## START DATA SECTION
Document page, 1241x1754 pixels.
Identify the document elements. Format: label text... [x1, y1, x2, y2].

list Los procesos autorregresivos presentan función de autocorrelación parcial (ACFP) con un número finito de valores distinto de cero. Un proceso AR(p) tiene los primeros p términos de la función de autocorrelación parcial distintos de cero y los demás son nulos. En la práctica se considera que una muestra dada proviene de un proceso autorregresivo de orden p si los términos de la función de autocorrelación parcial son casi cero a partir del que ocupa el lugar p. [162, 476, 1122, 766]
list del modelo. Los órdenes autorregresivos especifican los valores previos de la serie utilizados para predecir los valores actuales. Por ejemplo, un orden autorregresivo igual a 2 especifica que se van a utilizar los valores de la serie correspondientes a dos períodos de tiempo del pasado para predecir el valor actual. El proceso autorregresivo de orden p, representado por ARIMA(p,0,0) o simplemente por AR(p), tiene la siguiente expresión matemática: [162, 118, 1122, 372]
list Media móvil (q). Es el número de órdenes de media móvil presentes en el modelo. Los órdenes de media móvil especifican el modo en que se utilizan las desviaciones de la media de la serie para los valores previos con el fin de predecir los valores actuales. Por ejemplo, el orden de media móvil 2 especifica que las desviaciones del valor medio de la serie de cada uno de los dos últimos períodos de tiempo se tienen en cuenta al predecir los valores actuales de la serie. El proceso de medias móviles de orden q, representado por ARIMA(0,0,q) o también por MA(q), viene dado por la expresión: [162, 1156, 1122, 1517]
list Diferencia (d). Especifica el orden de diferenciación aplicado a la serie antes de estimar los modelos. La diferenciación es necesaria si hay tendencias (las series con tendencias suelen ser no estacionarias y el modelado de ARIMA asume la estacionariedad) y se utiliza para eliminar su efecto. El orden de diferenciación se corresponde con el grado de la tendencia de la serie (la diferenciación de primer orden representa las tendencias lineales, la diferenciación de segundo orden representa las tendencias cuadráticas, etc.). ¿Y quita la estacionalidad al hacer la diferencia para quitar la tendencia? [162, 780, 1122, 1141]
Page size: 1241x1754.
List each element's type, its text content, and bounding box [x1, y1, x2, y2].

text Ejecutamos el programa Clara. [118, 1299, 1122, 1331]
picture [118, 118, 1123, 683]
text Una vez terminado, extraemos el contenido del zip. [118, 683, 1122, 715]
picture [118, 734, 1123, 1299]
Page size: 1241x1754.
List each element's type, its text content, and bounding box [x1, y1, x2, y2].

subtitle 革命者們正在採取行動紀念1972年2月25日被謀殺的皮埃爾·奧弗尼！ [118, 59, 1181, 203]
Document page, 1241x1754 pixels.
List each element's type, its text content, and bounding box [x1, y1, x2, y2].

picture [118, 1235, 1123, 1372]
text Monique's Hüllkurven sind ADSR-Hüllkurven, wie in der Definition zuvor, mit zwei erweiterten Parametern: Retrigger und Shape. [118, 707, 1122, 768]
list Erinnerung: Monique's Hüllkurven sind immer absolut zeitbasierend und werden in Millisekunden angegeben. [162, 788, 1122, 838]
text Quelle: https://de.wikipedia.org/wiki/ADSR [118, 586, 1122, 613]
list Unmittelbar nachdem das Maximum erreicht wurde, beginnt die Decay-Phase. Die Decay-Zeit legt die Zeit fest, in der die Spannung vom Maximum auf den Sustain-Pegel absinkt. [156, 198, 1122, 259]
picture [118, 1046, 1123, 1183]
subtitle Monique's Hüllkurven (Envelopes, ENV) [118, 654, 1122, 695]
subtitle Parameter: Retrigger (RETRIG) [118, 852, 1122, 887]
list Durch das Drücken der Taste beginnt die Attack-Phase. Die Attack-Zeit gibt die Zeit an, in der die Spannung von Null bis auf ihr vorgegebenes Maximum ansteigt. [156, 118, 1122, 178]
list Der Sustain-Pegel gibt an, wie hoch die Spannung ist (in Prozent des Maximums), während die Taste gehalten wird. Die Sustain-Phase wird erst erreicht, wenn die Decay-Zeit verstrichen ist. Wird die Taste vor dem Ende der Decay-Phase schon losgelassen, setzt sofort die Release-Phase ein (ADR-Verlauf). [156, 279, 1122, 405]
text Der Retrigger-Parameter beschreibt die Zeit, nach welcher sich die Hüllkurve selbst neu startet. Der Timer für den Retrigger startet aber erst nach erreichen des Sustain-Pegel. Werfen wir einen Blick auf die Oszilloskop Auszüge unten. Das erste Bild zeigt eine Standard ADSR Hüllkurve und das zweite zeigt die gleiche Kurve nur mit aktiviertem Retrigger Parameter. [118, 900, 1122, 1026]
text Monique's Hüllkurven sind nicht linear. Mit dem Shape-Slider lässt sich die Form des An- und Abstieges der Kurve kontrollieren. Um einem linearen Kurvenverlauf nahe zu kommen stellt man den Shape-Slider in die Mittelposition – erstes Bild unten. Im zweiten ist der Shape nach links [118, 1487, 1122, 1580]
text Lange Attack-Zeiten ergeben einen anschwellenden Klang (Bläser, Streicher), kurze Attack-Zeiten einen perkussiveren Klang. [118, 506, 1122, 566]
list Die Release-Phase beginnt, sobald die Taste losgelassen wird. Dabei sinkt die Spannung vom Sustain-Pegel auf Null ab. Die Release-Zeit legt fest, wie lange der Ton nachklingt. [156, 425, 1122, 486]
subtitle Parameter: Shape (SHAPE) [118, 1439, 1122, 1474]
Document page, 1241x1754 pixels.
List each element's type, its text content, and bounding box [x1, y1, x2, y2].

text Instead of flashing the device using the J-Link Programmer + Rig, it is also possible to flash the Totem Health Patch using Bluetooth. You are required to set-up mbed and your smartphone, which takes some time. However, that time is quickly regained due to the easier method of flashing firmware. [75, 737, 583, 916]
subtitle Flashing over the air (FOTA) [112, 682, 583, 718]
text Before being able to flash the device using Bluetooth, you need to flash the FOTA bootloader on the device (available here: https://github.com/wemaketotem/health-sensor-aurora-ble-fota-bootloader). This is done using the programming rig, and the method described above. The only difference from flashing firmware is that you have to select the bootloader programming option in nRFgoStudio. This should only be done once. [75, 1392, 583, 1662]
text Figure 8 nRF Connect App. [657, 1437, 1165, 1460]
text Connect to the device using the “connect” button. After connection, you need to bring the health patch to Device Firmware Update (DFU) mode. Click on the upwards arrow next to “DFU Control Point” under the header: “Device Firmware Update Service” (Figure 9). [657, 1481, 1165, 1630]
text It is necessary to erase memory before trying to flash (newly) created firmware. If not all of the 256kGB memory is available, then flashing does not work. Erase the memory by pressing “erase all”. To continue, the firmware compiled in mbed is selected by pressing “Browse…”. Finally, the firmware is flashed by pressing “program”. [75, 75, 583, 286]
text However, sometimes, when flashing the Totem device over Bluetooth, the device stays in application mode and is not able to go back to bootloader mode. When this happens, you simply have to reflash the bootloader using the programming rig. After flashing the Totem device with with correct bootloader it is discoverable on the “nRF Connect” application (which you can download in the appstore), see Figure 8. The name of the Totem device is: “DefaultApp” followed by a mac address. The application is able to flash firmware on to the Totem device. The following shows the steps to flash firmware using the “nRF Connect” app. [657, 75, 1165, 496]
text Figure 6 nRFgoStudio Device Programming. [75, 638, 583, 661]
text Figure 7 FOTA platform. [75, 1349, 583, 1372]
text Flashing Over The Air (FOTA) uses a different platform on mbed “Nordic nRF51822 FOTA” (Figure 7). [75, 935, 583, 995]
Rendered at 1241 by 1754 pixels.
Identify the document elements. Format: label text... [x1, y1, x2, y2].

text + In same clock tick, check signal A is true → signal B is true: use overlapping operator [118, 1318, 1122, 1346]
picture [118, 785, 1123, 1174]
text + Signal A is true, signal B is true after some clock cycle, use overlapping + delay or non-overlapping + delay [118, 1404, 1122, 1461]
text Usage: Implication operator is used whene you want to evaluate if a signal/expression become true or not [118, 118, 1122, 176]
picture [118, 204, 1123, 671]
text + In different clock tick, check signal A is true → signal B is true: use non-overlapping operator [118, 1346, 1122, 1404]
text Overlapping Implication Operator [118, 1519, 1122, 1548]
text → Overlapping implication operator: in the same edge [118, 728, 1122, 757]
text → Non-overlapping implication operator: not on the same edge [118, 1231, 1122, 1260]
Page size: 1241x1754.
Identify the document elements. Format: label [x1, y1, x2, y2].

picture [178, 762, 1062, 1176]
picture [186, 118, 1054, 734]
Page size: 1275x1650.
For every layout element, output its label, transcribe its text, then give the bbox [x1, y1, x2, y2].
## END DATA SECTION
_WHAT THIS TASK INVOLVES_
Copy the lines of the items above word for word, starting at the line that contains "text Instead of" and ending at the line that contains "text Connect to".

_CORRECT RESPONSE_
text Instead of flashing the device using the J-Link Programmer + Rig, it is also possible to flash the Totem Health Patch using Bluetooth. You are required to set-up mbed and your smartphone, which takes some time. However, that time is quickly regained due to the easier method of flashing firmware. [75, 737, 583, 916]
subtitle Flashing over the air (FOTA) [112, 682, 583, 718]
text Before being able to flash the device using Bluetooth, you need to flash the FOTA bootloader on the device (available here: https://github.com/wemaketotem/health-sensor-aurora-ble-fota-bootloader). This is done using the programming rig, and the method described above. The only difference from flashing firmware is that you have to select the bootloader programming option in nRFgoStudio. This should only be done once. [75, 1392, 583, 1662]
text Figure 8 nRF Connect App. [657, 1437, 1165, 1460]
text Connect to the device using the “connect” button. After connection, you need to bring the health patch to Device Firmware Update (DFU) mode. Click on the upwards arrow next to “DFU Control Point” under the header: “Device Firmware Update Service” (Figure 9). [657, 1481, 1165, 1630]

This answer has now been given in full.